Dataset excerpts:
────────────────────────────────────────

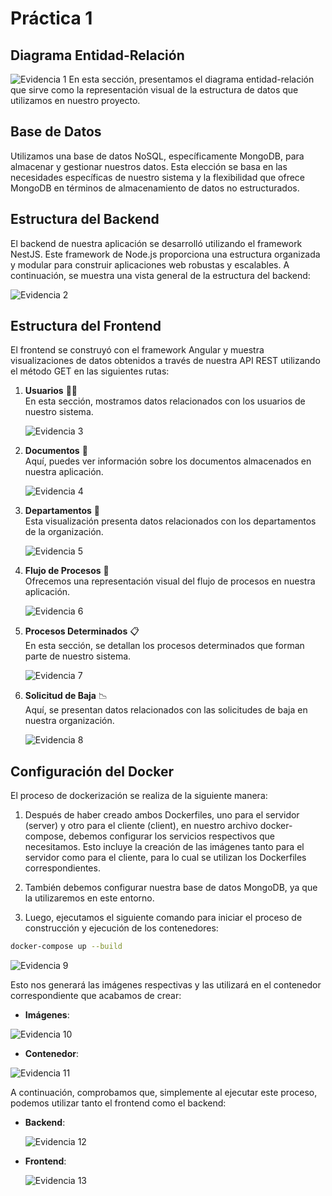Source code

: # Práctica 1

## Diagrama Entidad-Relación
![Evidencia 1](<./Evidencias/1.jpg>)
En esta sección, presentamos el diagrama entidad-relación que sirve como la representación visual de la estructura de datos que utilizamos en nuestro proyecto.

## Base de Datos
Utilizamos una base de datos NoSQL, específicamente MongoDB, para almacenar y gestionar nuestros datos. Esta elección se basa en las necesidades específicas de nuestro sistema y la flexibilidad que ofrece MongoDB en términos de almacenamiento de datos no estructurados.

## Estructura del Backend
El backend de nuestra aplicación se desarrolló utilizando el framework NestJS. Este framework de Node.js proporciona una estructura organizada y modular para construir aplicaciones web robustas y escalables. A continuación, se muestra una vista general de la estructura del backend:

![Evidencia 2](<./Evidencias/2.png>)

## Estructura del Frontend

El frontend se construyó con el framework Angular y muestra visualizaciones de datos obtenidos a través de nuestra API REST utilizando el método GET en las siguientes rutas:

1. **Usuarios** 🧑‍💼  
   En esta sección, mostramos datos relacionados con los usuarios de nuestro sistema.

   ![Evidencia 3](<./Evidencias/3.png>)

2. **Documentos** 📄  
   Aquí, puedes ver información sobre los documentos almacenados en nuestra aplicación.

   ![Evidencia 4](<./Evidencias/4.png>)

3. **Departamentos** 🏢  
   Esta visualización presenta datos relacionados con los departamentos de la organización.

   ![Evidencia 5](<./Evidencias/5.png>)

4. **Flujo de Procesos** 🔄  
   Ofrecemos una representación visual del flujo de procesos en nuestra aplicación.

   ![Evidencia 6](<./Evidencias/6.png>)

5. **Procesos Determinados** 📋  
   En esta sección, se detallan los procesos determinados que forman parte de nuestro sistema.

   ![Evidencia 7](<./Evidencias/7.png>)

6. **Solicitud de Baja** 📉  
   Aquí, se presentan datos relacionados con las solicitudes de baja en nuestra organización.

   ![Evidencia 8](<./Evidencias/8.png>)

## Configuración del Docker

El proceso de dockerización se realiza de la siguiente manera:

1. Después de haber creado ambos Dockerfiles, uno para el servidor (server) y otro para el cliente (client), en nuestro archivo docker-compose, debemos configurar los servicios respectivos que necesitamos. Esto incluye la creación de las imágenes tanto para el servidor como para el cliente, para lo cual se utilizan los Dockerfiles correspondientes.

2. También debemos configurar nuestra base de datos MongoDB, ya que la utilizaremos en este entorno.

3. Luego, ejecutamos el siguiente comando para iniciar el proceso de construcción y ejecución de los contenedores:

```bash
docker-compose up --build
```

![Evidencia 9](./Evidencias/9.png)

Esto nos generará las imágenes respectivas y las utilizará en el contenedor correspondiente que acabamos de crear:

- **Imágenes**:

![Evidencia 10](./Evidencias/10.png)

- **Contenedor**:

![Evidencia 11](./Evidencias/11.png)

A continuación, comprobamos que, simplemente al ejecutar este proceso, podemos utilizar tanto el frontend como el backend:

- **Backend**:
   
   ![Evidencia 12](./Evidencias/12.png)

- **Frontend**:
   
   ![Evidencia 13](./Evidencias/13.png)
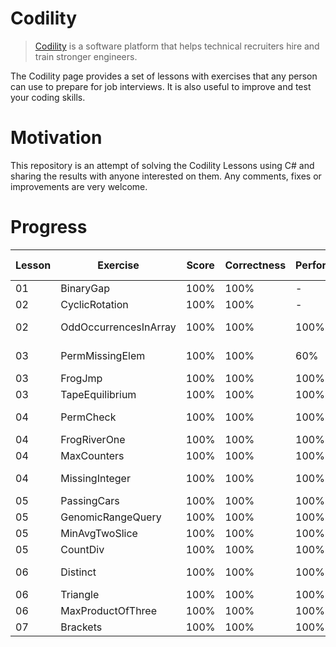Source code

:# Codility

> [Codility](https://www.codility.com/) is a software platform that helps technical recruiters hire and train stronger engineers.

The Codility page provides a set of lessons with exercises that any person can use to prepare for job interviews. It is also useful to improve and test your coding skills.

# Motivation

This repository is an attempt of solving the Codility Lessons using C# and sharing the results with anyone interested on them. Any comments, fixes or improvements are very welcome. 

# Progress

Lesson | Exercise              | Score | Correctness | Performance | Detected Complexity
-------|-----------------------|-------|-------------|------------ | ----------------------------------
01     | BinaryGap             | 100%  | 100%        | -           | -
02     | CyclicRotation        | 100%  | 100%        | -           | -
02     | OddOccurrencesInArray | 100%  | 100%        | 100%        | O(N) or O(N*log(N))
03     | PermMissingElem       | 100%  | 100%        | 60%         | O(N) or O(N*log(N))
03     | FrogJmp               | 100%  | 100%        | 100%        | O(1)
03     | TapeEquilibrium       | 100%  | 100%        | 100%        | O(N)
04     | PermCheck             | 100%  | 100%        | 100%        | O(N) or O(N*log(N))
04     | FrogRiverOne          | 100%  | 100%        | 100%        | O(N)
04     | MaxCounters           | 100%  | 100%        | 100%        | O(N+M)
04     | MissingInteger        | 100%  | 100%        | 100%        | O(N) or O(N*log(N))
05     | PassingCars           | 100%  | 100%        | 100%        | O(N)
05     | GenomicRangeQuery     | 100%  | 100%        | 100%        | O(N+M)
05     | MinAvgTwoSlice        | 100%  | 100%        | 100%        | O(N)
05     | CountDiv              | 100%  | 100%        | 100%        | O(1)
06     | Distinct              | 100%  | 100%        | 100%        | O(N*log(N)) or O(N)
06     | Triangle              | 100%  | 100%        | 100%        | O(N*log(N))
06     | MaxProductOfThree     | 100%  | 100%        | 100%        | O(N*log(N))
07     | Brackets              | 100%  | 100%        | 100%        | O(N)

────────────────────────────────────────

> [TASK TO CARRY OUT]: Check every line of the records, and copy the ones that hold the word "configurar".

> [RESPONSE]:
1. Después de haber creado ambos Dockerfiles, uno para el servidor (server) y otro para el cliente (client), en nuestro archivo docker-compose, debemos configurar los servicios respectivos que necesitamos. Esto incluye la creación de las imágenes tanto para el servidor como para el cliente, para lo cual se utilizan los Dockerfiles correspondientes.
2. También debemos configurar nuestra base de datos MongoDB, ya que la utilizaremos en este entorno.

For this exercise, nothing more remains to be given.